Any idea what is stopping mysql from starting?  I know that mysql_upgrade is supposed to be run but it requires a valid mysql connection, which I can't get without mysql starting!  So it creates a catch-22.  I did try to run mysql_upgrade after the new mysql was emerged but it threw errors, which I thought were related to needed to restart the service.

Thanks for any suggestions you can provide to get past this error.Last edited by dageyra on Thu May 10, 2012 8:02 pm; edited 1 time in total

----------

## Mad Merlin

That's a biiiiiiig version jump, you skipped over 5.0, 5.1, 5.4 and went straight to 5.5. The farther you jump here, the bigger the chances of something bad happening, I believe only 1 major version at a time is supported.

Now, assuming you did a clean shutdown of the old 4.1 install and the data on disk is actually OK, I would suggest doing a full mysqldump (--all-databases) with the old version and then importing it with the new version and then running mysql_upgrade. This is your most reliable bet and the best chance for having your data 100% correct when you restore.

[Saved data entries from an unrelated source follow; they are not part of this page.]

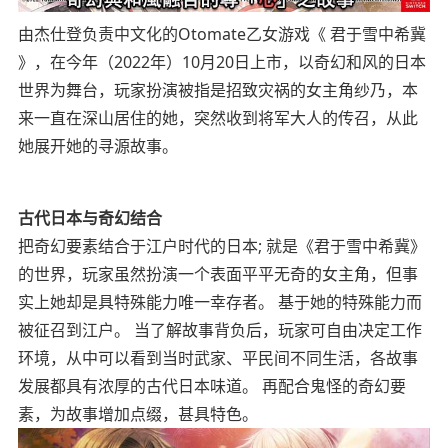
由杰仕登负责中文化的Otomate乙女游戏《 君于雪中希冀
》，在今年（2022年）10月20日上市，以奇幻和风的日本
世界为舞台，玩家扮演被指是招致灾祸的女主角纱乃，本
来一直在深山居住的她，突然收到将军大人的传召，从此
她展开她的寻源故事。
古代日本与奇幻结合
把奇幻要素结合于江户时代的日本; 就是《君于雪中希冀》
的世界，玩家虽然扮演一个表面平平无奇的女主角，但事
实上她却是具特殊能力唯一幸存者。 基于她的特殊能力而
被征召到江户。 当了解故事背负后，玩家可自由决定工作
环境，从中可以看到当时武家、平民间不同生活，各故事
发展都具有浓厚的古代日本味道。 再配合鬼怪的奇幻要
素，为故事增加点缀，甚具特色。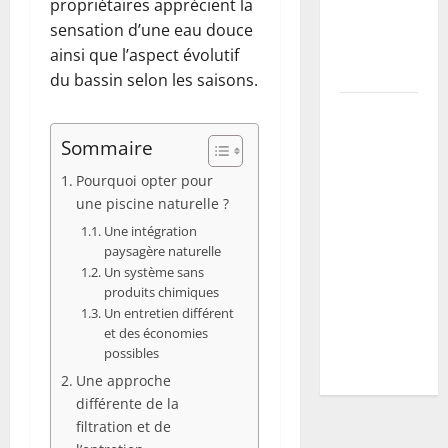
propriétaires apprécient la
la récolte
sensation d’une eau douce
et prévenir
ainsi que l’aspect évolutif
maladies
du bassin selon les saisons.
Vers blancs
à la maison
Sommaire
: guide
Pourquoi opter pour
d’identification
une piscine naturelle ?
+ plan
Une intégration
d’action
paysagère naturelle
selon
Un système sans
l’espèce
produits chimiques
(mites,
Un entretien différent
et des économies
mouches,
possibles
hannetons)
Une approche
différente de la
filtration et de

Edit: If for whatever reason that's not an option, you can use the myisamchk tool directly on the tables without having the daemon started.

----------

## dageyra

 *Mad Merlin wrote:*   

> That's a biiiiiiig version jump, you skipped over 5.0, 5.1, 5.4 and went straight to 5.5. The farther you jump here, the bigger the chances of something bad happening, I believe only 1 major version at a time is supported.
> 
> Now, assuming you did a clean shutdown of the old 4.1 install and the data on disk is actually OK, I would suggest doing a full mysqldump (--all-databases) with the old version and then importing it with the new version and then running mysql_upgrade. This is your most reliable bet and the best chance for having your data 100% correct when you restore.
> 
> Edit: If for whatever reason that's not an option, you can use the myisamchk tool directly on the tables without having the daemon started.

 

Thanks for the reply.  Some interesting developments, the data is fine.  The server performed daily backups and I did do a full dump prior to starting this.  However, we have 5.5 running on another server (mail server actually, where we were testing database compatibility).  Moving the data files over, everything is accessible.  I actually was able to setup the users with remote access, and now all the services are functioning normally (except those that we knew were incompatible, not core services).  So that tells me the data is fine and actually it makes fixing this issue on the main server as more of an exercise for me.

So you're suggesting basically what I did with the mail server, to do a clean install on the web server and then import the data accordingly?  The "host" error whatever it is won't be a problem with a clean install?

----------

## Mad Merlin

 *dageyra wrote:*   

>  *Mad Merlin wrote:*   That's a biiiiiiig version jump, you skipped over 5.0, 5.1, 5.4 and went straight to 5.5. The farther you jump here, the bigger the chances of something bad happening, I believe only 1 major version at a time is supported.
> 
> Now, assuming you did a clean shutdown of the old 4.1 install and the data on disk is actually OK, I would suggest doing a full mysqldump (--all-databases) with the old version and then importing it with the new version and then running mysql_upgrade. This is your most reliable bet and the best chance for having your data 100% correct when you restore.
> 
> Edit: If for whatever reason that's not an option, you can use the myisamchk tool directly on the tables without having the daemon started. 
> ...

 

Basically, yes. The data formats change over time and I would be surprised if there's any serious testing done of 5.5 reading 4.1 data files. On the other hand, the database dumps are meant to be portable, so they should work just fine for moving your data around versions.

----------